I could find this picture on the apps notes.

http://www.ti.com/lit/an/slla270/slla270.pdf?&ts=1589874500256

1. I know that CAN bus has 2 differential wire (CANH and CANL), can you explain why there is a wire on the actual CAN Bus signal on the picture?

2. 

a) A area

Node A sent data at first, Node B and C fill the ACK bit  because they get the message from NODE A without any error.

Can I understand like NODE B and C send ACK message to NODE A that they got message without error?

The ACK bit of sending NODE(NODE A now)  is always 1?

b) B area

NODE B and C sent message at the same time, 

how much time delay of NODE B from ACK bit to starting of sending data(ts)?

Can I adjust the time or it's fixed?

Thank you

  • 0
    TI__Guru 62920 points

    Hi Garam,

    Channel 1 shows the differential voltage on the CAN bus (i.e., VCANH - VCANL).

    You are right about the ACK delimiter.  This is a recessive-dominant-recessive pattern sent by each node that successfully received the frame.  The sending now (e.g., Node A in "A Area" above) remains recessive during this period.

    The minimum time from the dominant ACK bit of a data frame and the start of the next data frame is 11 bits.  This is made up of the last recessive bit of the ACK delimiter pattern, a 7-bit "end of frame" delimiter, and a minimum 3-bit intermission period.  You can read a more detailed description of this here:

    http://www.copperhilltechnologies.com/can-bus-guide-message-frame-format/

    Note that this is the minimum required spacing per the ISO 11898 protocol; it would be OK to allow for longer idle periods between transmissions.

    Regards,
    Max

  • 0 in reply to Miguel Robertson
    TI__Intellectual 1990 points

    a) A area

    Node A sent data at first, Node B and C fill the ACK bit in the ACK delimiter. If then what is the shown in the ACK slot on NODE A, B and C?

    b) B area

    NODE C win on the arbitration, so NODE C is sending on the B area, is this correct?

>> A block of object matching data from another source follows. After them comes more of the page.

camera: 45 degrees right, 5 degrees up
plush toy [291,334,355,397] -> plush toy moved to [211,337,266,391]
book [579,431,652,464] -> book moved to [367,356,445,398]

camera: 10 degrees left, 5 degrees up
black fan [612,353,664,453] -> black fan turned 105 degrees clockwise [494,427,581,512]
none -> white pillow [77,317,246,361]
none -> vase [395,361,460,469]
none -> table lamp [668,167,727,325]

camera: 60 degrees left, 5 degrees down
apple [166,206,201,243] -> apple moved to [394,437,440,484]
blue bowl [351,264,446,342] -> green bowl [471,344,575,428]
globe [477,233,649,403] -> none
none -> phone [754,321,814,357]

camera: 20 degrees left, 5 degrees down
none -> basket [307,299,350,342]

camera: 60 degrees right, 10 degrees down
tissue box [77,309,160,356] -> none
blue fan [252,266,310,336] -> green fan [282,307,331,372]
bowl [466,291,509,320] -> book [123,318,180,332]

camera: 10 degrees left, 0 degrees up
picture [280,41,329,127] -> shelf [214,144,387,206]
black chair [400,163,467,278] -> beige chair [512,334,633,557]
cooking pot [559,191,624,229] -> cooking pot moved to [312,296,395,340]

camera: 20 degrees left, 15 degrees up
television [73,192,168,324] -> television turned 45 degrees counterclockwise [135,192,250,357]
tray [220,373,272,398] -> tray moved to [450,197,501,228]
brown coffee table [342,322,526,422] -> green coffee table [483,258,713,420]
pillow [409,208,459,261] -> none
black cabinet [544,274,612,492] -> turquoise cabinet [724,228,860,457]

    if the speed is 1Mbps, there are 10 bits(7+3) more after ACK delimiter, and the ts is 10/1M, is this correct?

    Thank you

  • 0 in reply to GARAM AN
    TI__Guru 62920 points

    You are right about the "ts" time after the frame completes.

    In the A area, yes Nodes B and C send a dominant bit during the ACK delimiter while Node A is recessive throughout this period.  Since any dominant node results in a dominant bus state, the CAN bus shows a dominant bit during this period.  This is apparent in the top waveform.  Please let me know if that doesn't answer your question.

    You are right about the B area.  First Node C wins arbitration, so it completes its data frame while Node B goes recessive.  Once Node C's frame completes,it has no more data to send.  At this time Node B retries its communication.  Since the higher-priority Node C is not sending a frame at this time, Node B wins arbitration.  So, Node B is then able to send the data portion of its frame.

    Regards,
    Max